> Material provided:
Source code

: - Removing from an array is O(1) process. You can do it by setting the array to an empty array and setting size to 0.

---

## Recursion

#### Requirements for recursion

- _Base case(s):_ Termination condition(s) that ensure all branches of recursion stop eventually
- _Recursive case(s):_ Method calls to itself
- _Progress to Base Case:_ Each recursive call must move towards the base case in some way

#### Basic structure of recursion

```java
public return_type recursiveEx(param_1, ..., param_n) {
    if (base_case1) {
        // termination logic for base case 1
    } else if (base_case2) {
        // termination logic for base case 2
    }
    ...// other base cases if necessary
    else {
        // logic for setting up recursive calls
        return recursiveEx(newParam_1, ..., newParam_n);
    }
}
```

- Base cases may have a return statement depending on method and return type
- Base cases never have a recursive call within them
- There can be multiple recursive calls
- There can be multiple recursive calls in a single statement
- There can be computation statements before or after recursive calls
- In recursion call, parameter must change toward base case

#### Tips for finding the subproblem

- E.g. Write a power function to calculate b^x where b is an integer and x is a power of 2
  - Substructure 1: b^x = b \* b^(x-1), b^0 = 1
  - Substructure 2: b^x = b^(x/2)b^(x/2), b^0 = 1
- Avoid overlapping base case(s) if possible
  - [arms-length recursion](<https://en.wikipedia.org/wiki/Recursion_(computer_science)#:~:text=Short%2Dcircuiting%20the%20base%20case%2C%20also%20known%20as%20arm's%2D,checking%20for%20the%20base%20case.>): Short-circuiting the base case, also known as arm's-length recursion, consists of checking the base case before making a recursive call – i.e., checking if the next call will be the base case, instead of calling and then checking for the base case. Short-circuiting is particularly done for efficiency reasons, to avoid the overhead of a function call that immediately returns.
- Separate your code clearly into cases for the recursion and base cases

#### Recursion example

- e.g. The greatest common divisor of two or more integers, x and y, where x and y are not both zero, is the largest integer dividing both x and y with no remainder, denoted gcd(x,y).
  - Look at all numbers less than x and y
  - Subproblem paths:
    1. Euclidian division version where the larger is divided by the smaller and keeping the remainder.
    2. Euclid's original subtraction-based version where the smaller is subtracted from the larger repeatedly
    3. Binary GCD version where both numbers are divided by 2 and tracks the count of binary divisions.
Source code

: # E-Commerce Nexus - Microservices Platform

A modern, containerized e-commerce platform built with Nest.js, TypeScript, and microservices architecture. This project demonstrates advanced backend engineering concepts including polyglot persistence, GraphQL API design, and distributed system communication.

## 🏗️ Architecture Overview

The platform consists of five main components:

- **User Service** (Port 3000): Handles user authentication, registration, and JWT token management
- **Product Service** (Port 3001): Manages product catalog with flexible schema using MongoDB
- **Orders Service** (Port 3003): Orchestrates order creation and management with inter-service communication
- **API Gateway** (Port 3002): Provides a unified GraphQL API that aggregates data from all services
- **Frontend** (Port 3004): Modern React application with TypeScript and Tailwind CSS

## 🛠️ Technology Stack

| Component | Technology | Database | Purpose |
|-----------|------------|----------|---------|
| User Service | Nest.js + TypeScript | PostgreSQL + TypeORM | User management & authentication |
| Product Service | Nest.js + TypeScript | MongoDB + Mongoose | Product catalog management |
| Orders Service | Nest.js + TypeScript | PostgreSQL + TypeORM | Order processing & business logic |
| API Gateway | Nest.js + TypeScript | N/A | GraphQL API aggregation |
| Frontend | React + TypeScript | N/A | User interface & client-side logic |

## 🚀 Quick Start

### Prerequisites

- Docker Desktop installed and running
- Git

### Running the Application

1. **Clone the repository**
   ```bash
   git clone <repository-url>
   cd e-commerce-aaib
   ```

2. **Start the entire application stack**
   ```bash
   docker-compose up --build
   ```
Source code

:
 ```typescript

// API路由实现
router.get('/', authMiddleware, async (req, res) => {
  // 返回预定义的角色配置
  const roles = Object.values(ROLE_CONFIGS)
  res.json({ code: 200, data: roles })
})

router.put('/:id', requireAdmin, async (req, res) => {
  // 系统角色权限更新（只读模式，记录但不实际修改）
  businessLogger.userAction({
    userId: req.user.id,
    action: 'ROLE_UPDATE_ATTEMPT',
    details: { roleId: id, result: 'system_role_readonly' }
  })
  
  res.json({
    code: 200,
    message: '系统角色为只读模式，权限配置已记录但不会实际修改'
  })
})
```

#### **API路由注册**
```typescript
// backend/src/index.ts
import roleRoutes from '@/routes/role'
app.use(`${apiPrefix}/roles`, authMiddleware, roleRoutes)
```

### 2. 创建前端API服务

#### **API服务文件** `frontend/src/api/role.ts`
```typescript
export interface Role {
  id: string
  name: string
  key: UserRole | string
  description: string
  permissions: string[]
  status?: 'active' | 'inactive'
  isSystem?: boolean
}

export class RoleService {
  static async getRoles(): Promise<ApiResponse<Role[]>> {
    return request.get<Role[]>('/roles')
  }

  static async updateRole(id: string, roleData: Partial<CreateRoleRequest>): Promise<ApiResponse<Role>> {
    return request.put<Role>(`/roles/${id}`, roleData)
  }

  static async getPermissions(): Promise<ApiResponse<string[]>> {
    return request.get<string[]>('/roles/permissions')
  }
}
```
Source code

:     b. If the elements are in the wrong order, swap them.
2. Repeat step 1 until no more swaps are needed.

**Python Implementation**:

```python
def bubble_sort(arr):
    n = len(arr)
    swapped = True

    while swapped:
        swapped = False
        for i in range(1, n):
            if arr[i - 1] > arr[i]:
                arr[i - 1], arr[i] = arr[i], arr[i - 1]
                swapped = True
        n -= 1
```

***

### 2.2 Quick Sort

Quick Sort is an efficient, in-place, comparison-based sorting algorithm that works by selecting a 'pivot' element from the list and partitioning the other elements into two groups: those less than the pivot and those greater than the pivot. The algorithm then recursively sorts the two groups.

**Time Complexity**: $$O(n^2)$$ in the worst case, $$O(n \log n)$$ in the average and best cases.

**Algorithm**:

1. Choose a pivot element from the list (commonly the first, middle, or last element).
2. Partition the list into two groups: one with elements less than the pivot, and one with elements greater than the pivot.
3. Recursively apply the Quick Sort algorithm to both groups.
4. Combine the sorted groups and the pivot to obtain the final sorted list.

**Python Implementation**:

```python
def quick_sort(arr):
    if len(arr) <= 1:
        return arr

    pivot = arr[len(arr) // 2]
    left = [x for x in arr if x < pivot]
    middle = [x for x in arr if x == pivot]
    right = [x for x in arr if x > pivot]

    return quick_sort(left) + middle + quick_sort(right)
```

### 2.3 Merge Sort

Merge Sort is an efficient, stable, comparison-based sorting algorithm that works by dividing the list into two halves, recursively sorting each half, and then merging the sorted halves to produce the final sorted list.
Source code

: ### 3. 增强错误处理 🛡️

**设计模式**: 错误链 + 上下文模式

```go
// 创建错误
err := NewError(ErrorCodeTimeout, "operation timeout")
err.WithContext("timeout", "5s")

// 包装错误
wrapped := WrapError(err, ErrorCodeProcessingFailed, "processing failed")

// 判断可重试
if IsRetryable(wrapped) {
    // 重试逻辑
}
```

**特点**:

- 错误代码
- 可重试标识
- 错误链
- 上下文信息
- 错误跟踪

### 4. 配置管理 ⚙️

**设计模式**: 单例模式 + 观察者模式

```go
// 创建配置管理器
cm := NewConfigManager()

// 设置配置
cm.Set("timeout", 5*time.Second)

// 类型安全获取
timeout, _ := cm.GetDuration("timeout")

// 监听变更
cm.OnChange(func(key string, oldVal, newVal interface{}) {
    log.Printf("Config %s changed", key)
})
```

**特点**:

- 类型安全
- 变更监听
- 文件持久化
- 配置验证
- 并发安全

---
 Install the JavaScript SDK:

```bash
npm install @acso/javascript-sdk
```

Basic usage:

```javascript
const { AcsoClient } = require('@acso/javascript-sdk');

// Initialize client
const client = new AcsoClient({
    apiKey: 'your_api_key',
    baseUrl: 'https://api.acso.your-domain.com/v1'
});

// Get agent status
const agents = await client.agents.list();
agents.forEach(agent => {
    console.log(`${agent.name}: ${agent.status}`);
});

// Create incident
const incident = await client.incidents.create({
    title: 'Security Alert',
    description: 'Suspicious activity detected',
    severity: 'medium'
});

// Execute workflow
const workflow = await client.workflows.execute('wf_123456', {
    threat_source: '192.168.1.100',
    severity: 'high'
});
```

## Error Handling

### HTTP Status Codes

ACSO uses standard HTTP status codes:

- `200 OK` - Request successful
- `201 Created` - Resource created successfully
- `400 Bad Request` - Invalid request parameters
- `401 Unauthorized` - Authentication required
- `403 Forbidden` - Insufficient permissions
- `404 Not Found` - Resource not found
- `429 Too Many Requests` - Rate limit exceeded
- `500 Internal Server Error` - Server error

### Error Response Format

> Directions: Which lines of the data contain "works"? Copy them all.

> Task result:
Quick Sort is an efficient, in-place, comparison-based sorting algorithm that works by selecting a 'pivot' element from the list and partitioning the other elements into two groups: those less than the pivot and those greater than the pivot. The algorithm then recursively sorts the two groups.
Merge Sort is an efficient, stable, comparison-based sorting algorithm that works by dividing the list into two halves, recursively sorting each half, and then merging the sorted halves to produce the final sorted list.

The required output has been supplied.